====== 本文抜粋
黄金の国ミャンマー4日間旅行記へ戻る
 1989年ビルマ連邦からミャンマー連邦と国の正式名称が変更された。

ミャンマーは人口の9割以上が仏教徒。その信仰の厚さを象徴するパゴダ(仏塔)の外壁には信者から寄付された金箔や宝石が施され黄金に輝いている。黄金の国と言われる所以である。

ミャンマーへの入国には査証(ビザ)が必要だ。
ブラジルへ渡るときに自力でビザの取得を試みて四苦八苦した記憶があるので、今回は旅行会社に一任することにした。

ベトナム航空でセントレアから出発、ハノイで乗り換えてヤンゴンへ。(自力で乗り換えってのも結構勇気がいるものだ、何しろ英語が喋れないから、すべてジェスチャー+チケットを見せる・・・苦労するなあ~)

ハノイでの乗り換えは自力だったから、ヤンゴンに着いて現地ガイドの出迎えにほっとした次第。時差はセントレアと約2時間30分。ツアー会社の専用車でレストランへ移動。ハウスオブメモリーズだ。

食事処は2階。ここでミャンマー料理の夕飯を頂く。レストランがとても清潔感があり、まあ、普通のレストランだったから何の違和感もなく食事を楽しめたが、これがそもそもミャンマーにおける認識の間違いの始まりだったような。(後日たっぷりと思い知らされた)

メモリーズの名前通り、階下はアウンサンスー・チー氏の両親の記念品が展示されていた。タイプライターはいかにも旧式って感じ。スーチー氏の家族や、一緒に働いていたスタッフの写真、仏教国らしく仏像はうやうやしくまつられている。

2連泊するホテルは「ベストウエスタン グリーンヒル」割ときれいなホテルで安心。

翌朝はホテルを出発すること午前6時。ミャンマー屈指の巡礼地「奇跡の岩・ゴールデンロック」へ片道4時間の日帰り観光に出発。ホテルで簡単なお弁当を作ってもらっての強行軍。
車の中でサンドイッチ、フルーツ、ジュースの朝食を頂きながら、両サイドの朝の風景にビックリの連続。

 町中は人・人・人で溢れている。バス停ではないが、数人がかたまっている。どうやら迎えの車を待っているようだ。

その車とはトラックの荷台を人が座れるように改造した物だ。座れる人はいい方で、溢れた人は立ったままで、振り落とされないようにしっかりとつかまっている。慣れた様子で車の振動に合わせて体を揺らせている。

高速道路に入ってこれもまたびっくり。舗装されていないし、両サイドは雑草がぼうぼうの普通の農道、人が歩いていたりと驚きの連続だが、ミャンマーに長く住んでいた人の話では「ずいぶん良くなったんだよ、昔は穴ぼこだらけで危なくって走れなかったんだから」高速道路が穴ぼこだらけ?
============
やること
次の(a)〜(c)がミャンマー旅行記の内容と合っているかを「はい」か「いいえ」で答え、決め手になる本文の言葉を一字も変えずに引いてください。(a) ミャンマーの人口の9割以上は仏教徒である。(b) ハノイでの乗り換えには現地ガイドが付き添った。(c) ゴールデンロックへは片道2時間の日帰り観光だった。
====== 提供データ
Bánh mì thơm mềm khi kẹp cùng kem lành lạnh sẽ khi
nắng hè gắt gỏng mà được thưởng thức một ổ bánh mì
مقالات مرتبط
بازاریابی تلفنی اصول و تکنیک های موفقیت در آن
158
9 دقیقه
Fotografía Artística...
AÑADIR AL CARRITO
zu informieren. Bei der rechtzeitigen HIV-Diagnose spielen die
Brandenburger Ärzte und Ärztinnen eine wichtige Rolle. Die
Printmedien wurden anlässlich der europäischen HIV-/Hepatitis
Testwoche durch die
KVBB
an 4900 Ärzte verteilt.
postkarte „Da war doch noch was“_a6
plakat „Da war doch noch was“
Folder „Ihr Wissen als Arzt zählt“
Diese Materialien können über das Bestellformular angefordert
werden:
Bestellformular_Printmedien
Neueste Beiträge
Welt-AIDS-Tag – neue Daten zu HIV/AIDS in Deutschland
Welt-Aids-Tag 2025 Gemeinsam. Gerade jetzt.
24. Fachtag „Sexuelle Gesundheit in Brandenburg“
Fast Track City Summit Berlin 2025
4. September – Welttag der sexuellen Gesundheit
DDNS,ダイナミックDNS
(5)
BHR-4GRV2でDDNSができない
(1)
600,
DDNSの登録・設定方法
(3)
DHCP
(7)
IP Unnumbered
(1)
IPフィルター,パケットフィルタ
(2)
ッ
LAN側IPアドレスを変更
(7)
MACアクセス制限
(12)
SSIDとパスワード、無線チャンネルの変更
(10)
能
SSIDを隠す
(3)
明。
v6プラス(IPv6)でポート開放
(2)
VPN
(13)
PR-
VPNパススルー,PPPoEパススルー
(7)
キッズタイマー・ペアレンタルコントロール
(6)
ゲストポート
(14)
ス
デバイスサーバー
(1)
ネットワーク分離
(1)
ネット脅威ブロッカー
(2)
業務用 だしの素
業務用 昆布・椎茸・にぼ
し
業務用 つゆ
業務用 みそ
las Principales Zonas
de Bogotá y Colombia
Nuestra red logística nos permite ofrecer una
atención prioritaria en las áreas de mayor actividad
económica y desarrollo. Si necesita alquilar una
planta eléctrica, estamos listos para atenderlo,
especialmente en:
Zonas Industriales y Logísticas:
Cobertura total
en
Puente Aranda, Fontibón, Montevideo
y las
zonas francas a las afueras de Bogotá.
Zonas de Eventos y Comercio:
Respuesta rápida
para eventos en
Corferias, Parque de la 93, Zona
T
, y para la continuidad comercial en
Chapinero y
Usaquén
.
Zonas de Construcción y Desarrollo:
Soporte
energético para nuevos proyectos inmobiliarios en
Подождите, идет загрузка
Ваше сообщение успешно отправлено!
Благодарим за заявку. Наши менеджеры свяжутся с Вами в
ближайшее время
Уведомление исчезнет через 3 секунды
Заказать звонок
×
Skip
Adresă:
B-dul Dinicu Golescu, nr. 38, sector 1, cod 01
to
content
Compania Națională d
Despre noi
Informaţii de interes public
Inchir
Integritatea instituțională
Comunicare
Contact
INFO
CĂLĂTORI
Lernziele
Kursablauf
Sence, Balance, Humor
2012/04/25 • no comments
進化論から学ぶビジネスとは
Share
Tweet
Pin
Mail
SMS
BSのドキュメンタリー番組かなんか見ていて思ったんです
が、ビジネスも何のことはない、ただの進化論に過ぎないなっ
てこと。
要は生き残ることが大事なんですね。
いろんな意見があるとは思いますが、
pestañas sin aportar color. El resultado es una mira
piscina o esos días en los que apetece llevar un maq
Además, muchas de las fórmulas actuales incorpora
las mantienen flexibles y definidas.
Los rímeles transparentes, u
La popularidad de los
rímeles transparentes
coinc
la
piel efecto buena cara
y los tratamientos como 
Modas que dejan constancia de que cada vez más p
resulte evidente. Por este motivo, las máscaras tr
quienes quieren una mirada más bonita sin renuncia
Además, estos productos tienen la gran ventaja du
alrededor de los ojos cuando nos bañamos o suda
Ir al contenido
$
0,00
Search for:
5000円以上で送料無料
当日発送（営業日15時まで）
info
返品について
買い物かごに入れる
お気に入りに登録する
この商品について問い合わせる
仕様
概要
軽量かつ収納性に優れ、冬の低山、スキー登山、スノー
============
解答例
(a) はい。「ミャンマーは人口の9割以上が仏教徒。」
(b) いいえ。「ハノイでの乗り換えは自力だったから」
(c) いいえ。「片道4時間の日帰り観光に出発」